*** SOURCE DATA ***

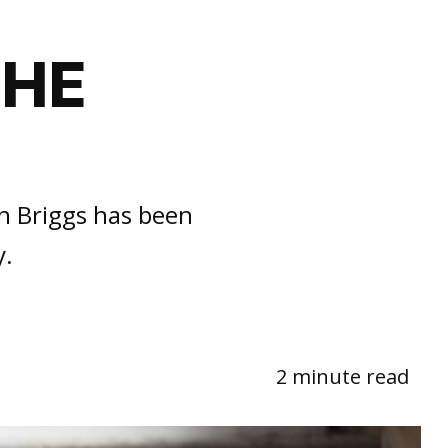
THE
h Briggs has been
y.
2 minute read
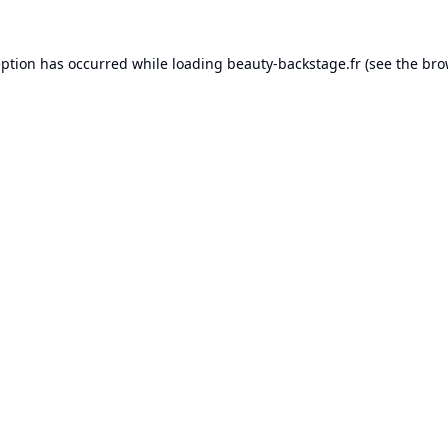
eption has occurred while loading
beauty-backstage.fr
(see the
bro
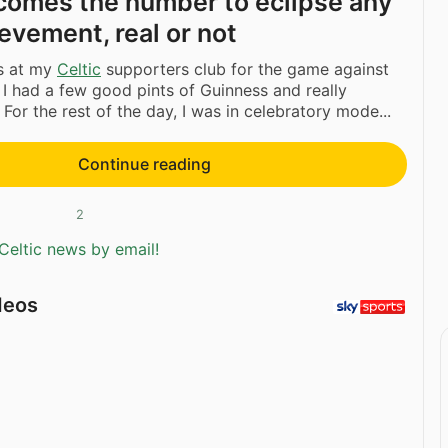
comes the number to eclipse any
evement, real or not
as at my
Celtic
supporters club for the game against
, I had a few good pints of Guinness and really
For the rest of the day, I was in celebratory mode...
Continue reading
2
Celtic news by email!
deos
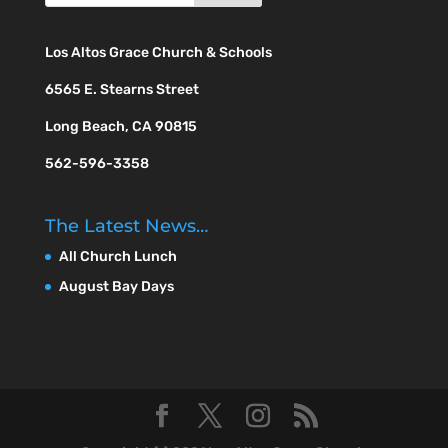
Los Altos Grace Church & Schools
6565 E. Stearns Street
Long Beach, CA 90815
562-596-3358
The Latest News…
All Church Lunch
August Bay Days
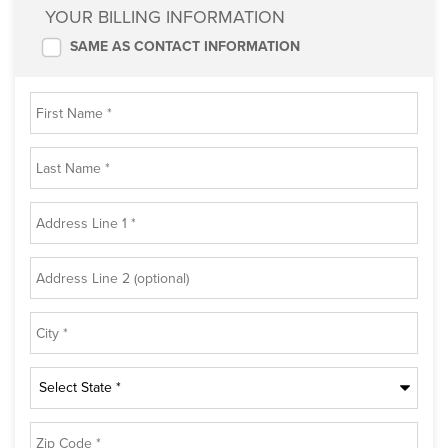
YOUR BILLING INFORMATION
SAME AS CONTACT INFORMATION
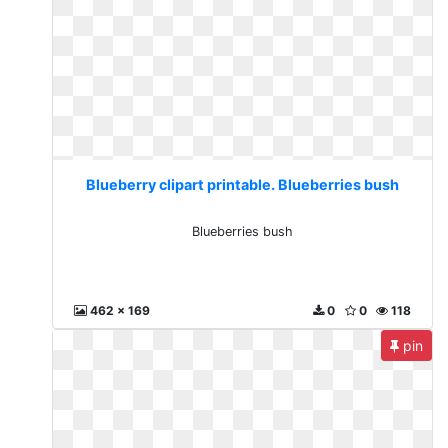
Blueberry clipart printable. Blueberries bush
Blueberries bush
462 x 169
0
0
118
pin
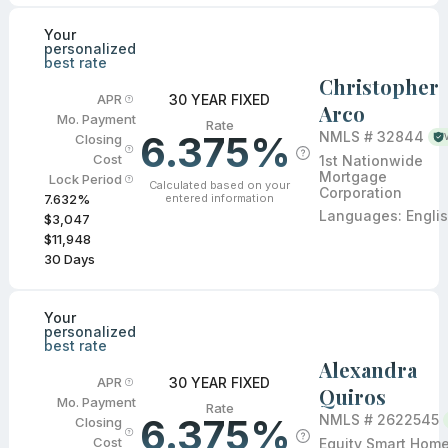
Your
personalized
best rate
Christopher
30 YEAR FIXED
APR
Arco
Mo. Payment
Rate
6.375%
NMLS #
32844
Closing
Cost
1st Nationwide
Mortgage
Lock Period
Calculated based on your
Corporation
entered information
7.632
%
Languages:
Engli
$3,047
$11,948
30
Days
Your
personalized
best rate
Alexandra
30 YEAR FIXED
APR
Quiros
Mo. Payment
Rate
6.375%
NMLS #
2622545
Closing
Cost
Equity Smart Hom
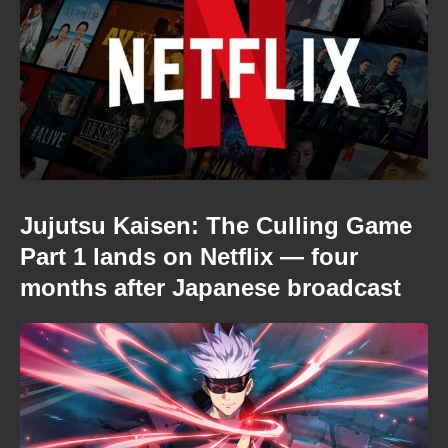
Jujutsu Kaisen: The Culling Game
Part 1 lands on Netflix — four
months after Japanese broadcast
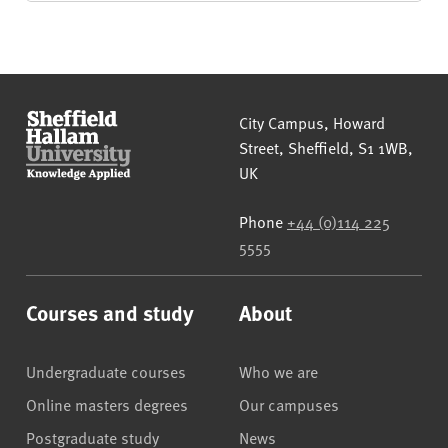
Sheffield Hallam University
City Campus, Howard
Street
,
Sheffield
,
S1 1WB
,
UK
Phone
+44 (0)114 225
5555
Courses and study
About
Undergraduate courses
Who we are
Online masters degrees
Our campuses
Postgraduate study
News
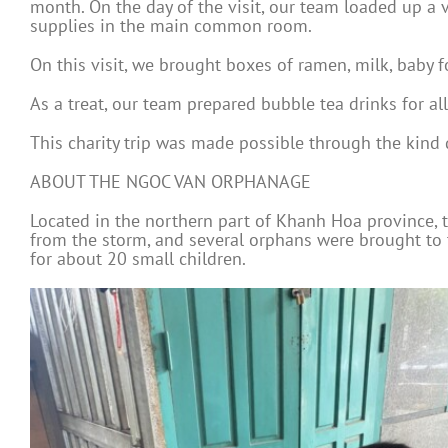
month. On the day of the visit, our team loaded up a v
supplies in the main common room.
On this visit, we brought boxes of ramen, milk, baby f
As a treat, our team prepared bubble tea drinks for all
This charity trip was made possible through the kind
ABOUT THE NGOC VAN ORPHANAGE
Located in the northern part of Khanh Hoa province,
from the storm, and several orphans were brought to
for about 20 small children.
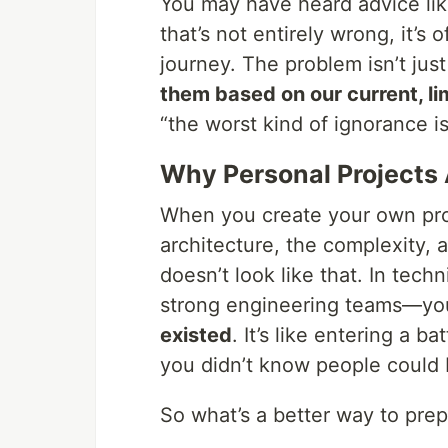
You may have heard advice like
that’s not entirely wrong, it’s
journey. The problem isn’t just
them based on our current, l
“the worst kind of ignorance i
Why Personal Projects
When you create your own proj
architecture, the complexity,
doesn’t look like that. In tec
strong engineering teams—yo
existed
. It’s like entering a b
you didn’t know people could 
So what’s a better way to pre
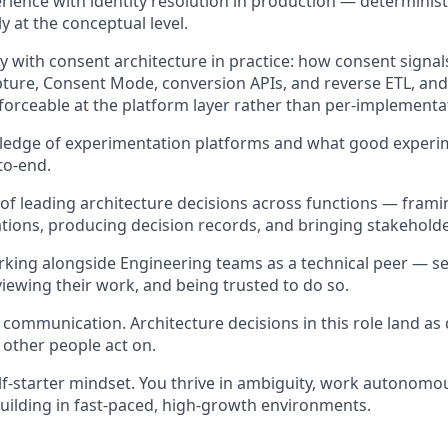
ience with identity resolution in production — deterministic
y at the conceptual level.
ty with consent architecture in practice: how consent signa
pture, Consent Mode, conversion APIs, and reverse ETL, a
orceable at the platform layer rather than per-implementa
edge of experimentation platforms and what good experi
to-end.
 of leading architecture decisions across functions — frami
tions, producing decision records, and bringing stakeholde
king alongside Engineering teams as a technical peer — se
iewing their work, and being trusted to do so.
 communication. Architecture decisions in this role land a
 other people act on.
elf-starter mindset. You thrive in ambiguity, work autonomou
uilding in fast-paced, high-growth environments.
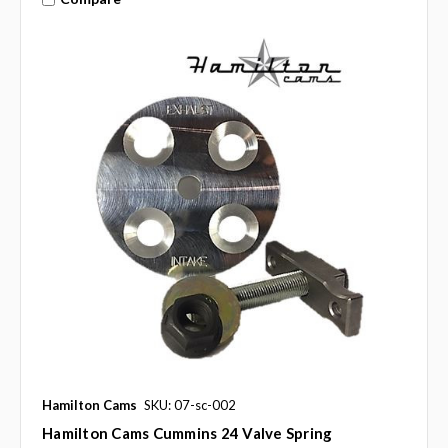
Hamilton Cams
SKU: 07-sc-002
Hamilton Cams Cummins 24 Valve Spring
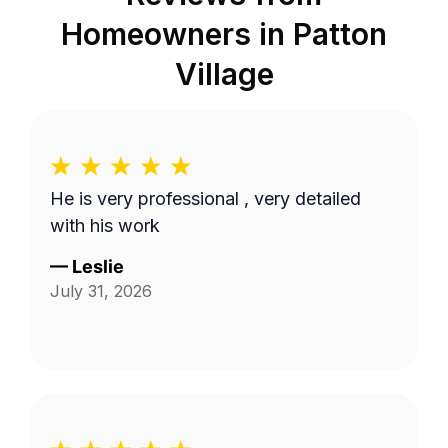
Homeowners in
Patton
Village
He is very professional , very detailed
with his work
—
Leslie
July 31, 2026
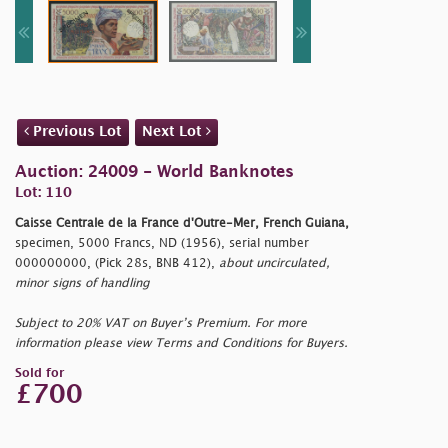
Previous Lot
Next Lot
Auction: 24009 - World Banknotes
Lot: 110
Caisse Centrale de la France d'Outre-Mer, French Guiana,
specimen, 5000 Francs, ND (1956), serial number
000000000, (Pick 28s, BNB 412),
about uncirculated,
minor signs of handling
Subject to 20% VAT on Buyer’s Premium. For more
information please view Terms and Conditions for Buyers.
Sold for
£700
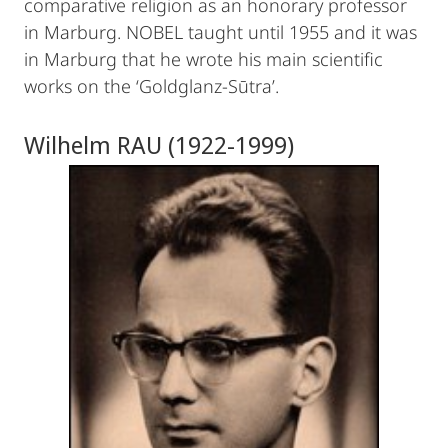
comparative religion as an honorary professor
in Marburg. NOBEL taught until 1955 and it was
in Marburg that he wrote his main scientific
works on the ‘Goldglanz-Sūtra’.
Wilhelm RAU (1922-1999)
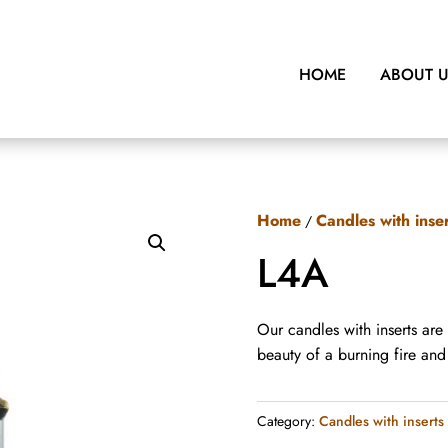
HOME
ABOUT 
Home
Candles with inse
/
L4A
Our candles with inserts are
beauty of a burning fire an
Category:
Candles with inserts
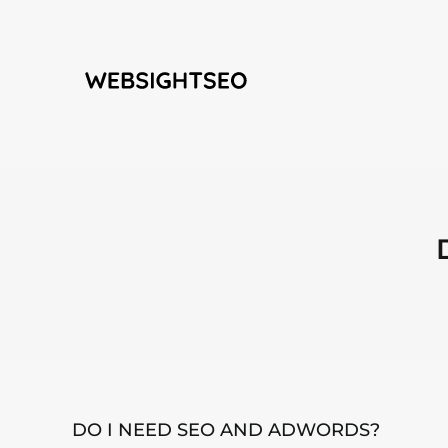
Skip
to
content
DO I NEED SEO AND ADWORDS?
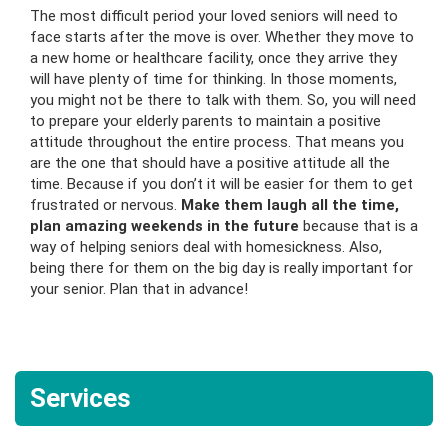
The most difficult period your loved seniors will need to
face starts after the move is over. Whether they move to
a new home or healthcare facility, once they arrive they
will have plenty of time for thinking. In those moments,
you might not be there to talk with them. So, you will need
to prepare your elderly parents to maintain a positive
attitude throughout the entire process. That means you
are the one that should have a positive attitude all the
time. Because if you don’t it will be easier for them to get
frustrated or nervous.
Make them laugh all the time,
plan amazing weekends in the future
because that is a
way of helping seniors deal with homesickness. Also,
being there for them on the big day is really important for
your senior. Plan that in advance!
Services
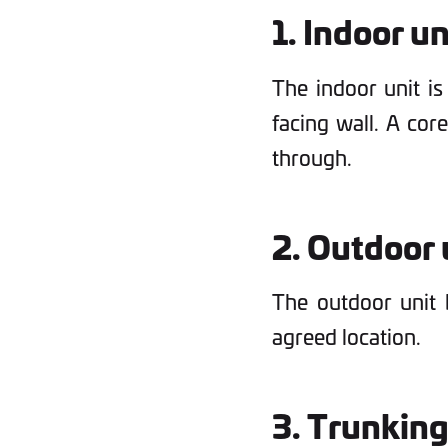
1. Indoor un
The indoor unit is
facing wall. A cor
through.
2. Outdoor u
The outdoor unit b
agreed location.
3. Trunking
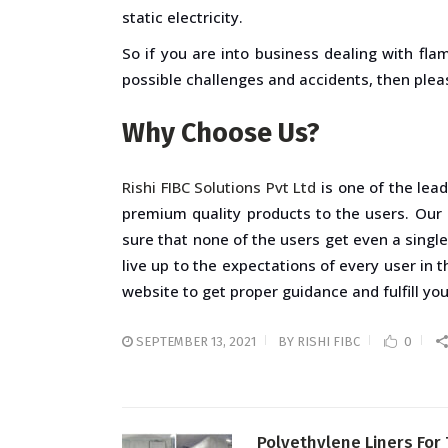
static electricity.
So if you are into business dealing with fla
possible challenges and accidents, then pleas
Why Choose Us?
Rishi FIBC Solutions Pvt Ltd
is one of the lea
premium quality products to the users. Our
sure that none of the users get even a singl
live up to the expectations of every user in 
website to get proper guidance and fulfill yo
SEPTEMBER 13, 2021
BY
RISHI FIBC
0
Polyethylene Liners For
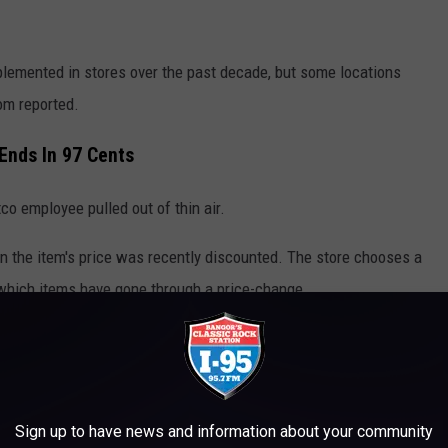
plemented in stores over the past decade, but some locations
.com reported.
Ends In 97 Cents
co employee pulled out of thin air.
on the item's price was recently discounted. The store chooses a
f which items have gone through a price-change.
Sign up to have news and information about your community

***

__PROMPT__
In the entries above, find each line with the word "them" and show it.

__TASK ANSWER__
them based on our current, l
you might not be there to talk with them. So, you will need
time. Because if you don’t it will be easier for them to get
Make them laugh all the time,
being there for them on the big day is really important for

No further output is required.